Subotin looked up and repeated the question.

“Brink, Leon Naumovich.”

“Nationality.”

“American, both of us.”

“Amerikantsi,” Subotin said as he wrote it down. He was smiling to himself, a smile that suggested he knew just as well as Florence did that—American or not—they had the double blessing of being Jews.

“Talk about the work you and your husband carried out for the criminal organization known as the Jewish Anti-Fascist Committee.”

So it was true, then, what Seldon had predicted: a case being stitched against the committee. At this moment she wondered if their lives were perhaps no longer under their control at all. She considered the paths available to her. To say that she did not think the committee’s work was criminal in nature would be to appear to be defending it, and therefore to admit involvement. Any knowledge or involvement of any kind had to be denied. “Neither my husband nor I was ever employed by the Jewish Anti-Fascist Committee.”

This answer sounded confident enough and had the added advantage of being true, if only technically.

“I’d like you not to forget where you are. We know for a fact that you both served the Jewish Committee as translators.”

“The committee did not have its own translation bureau. We were assigned to translate materials produced by all five committees in the SovInformBuro—the Committee for Scientists, for Youth, for Slavs—”

“I am now asking you about your work for the Jewish Committee, not the others. Answer the question.”

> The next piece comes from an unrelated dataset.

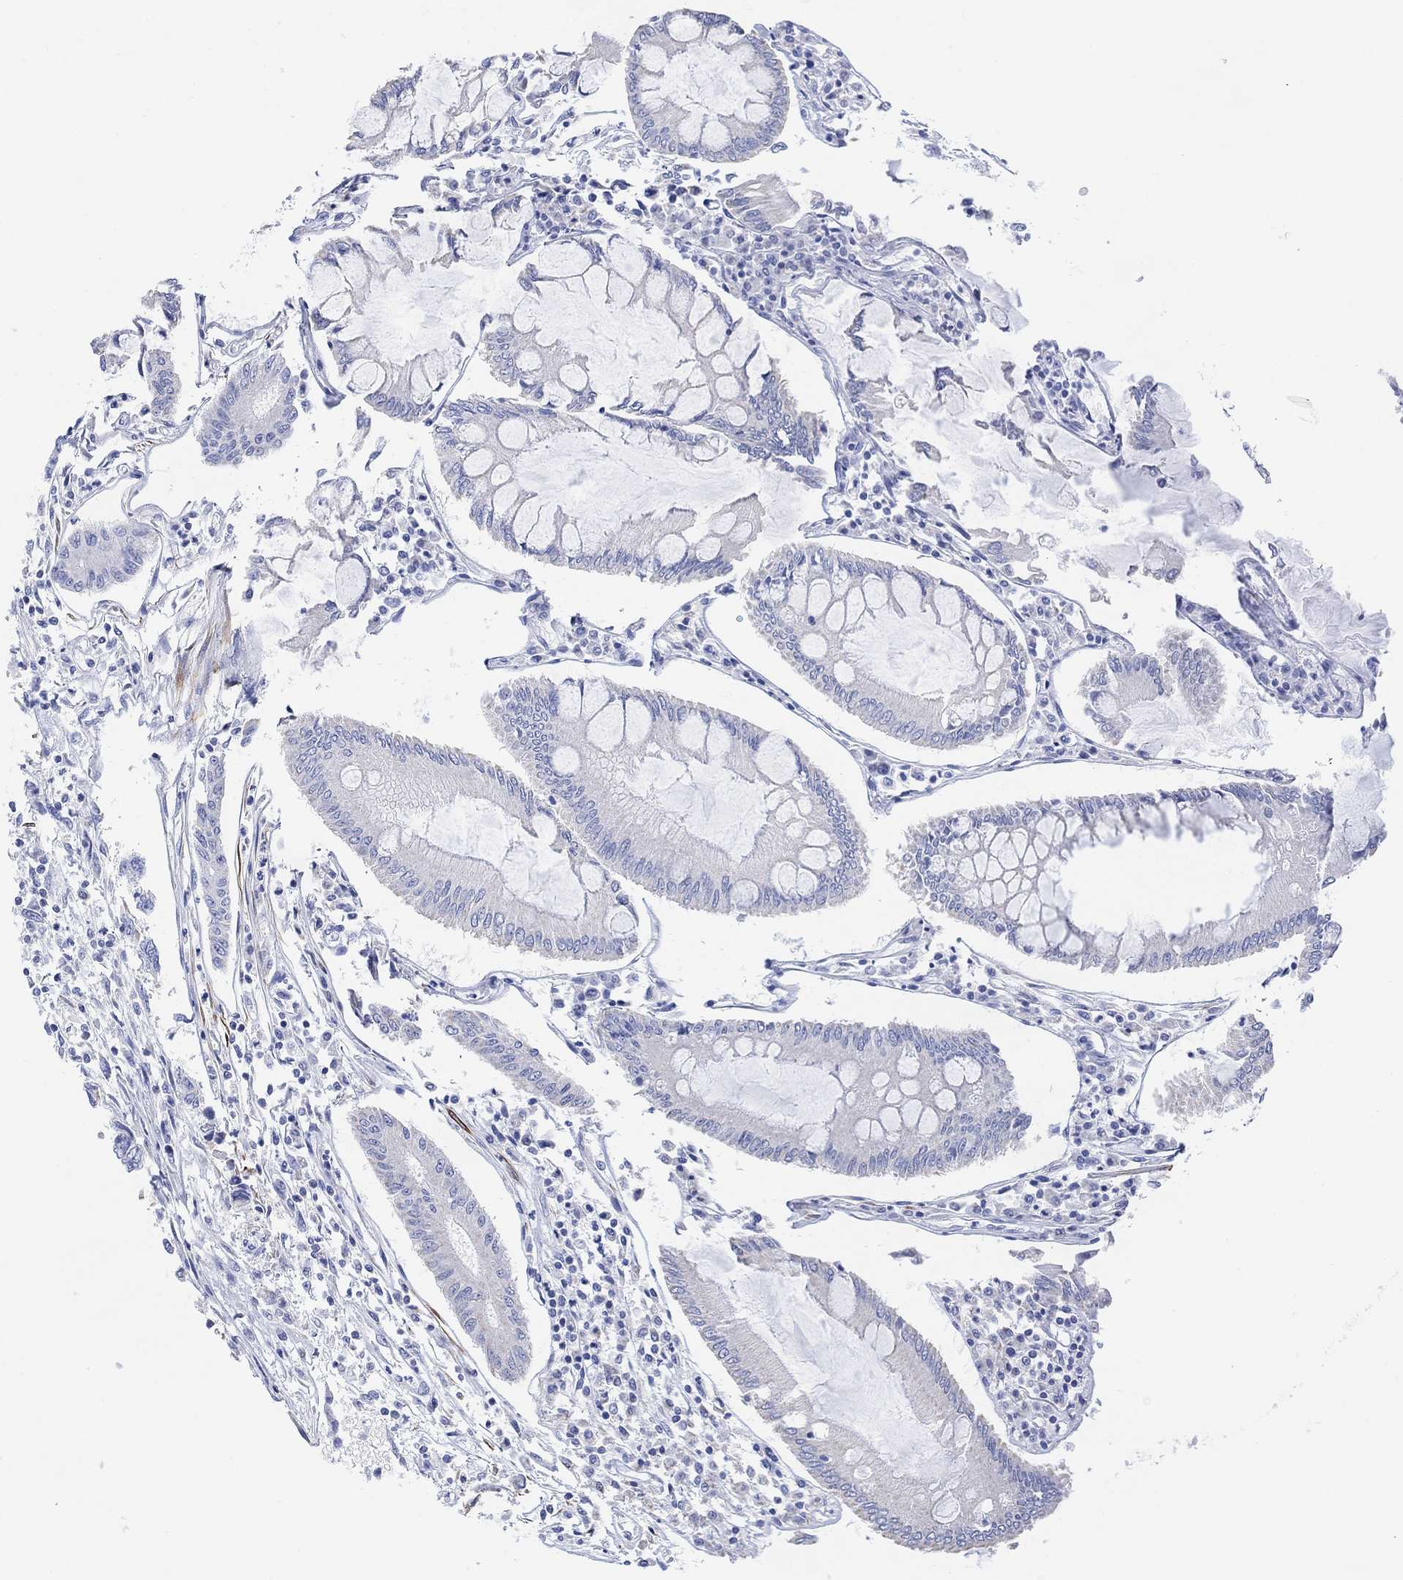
{"staining": {"intensity": "negative", "quantity": "none", "location": "none"}, "tissue": "colorectal cancer", "cell_type": "Tumor cells", "image_type": "cancer", "snomed": [{"axis": "morphology", "description": "Adenocarcinoma, NOS"}, {"axis": "topography", "description": "Colon"}], "caption": "Image shows no protein expression in tumor cells of colorectal cancer tissue. (DAB (3,3'-diaminobenzidine) IHC visualized using brightfield microscopy, high magnification).", "gene": "SYT12", "patient": {"sex": "female", "age": 65}}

“I was not a specialized translator. My husband did some translation of articles that had been written for Einkayt, the JAFC’s magazine.”

“Why was your husband given these assignments?”

“He could read Yiddish as well as English, obviously.”

“And what did you and he make of the materials you were translating?”

“We were told they were necessary to raise money for the Red Army.”

“And were they not about the special achievements of Jews, separate from the achievements of the Russian people?”

“Perhaps a few. I don’t remember. I did not write them.”

“And so, consequently, you were in agreement with the exaggerated and false claims being made.”

“I wouldn’t dare to think that an unimportant person like myself could differ with those higher up on anything, least of all on questions of wartime propaganda.”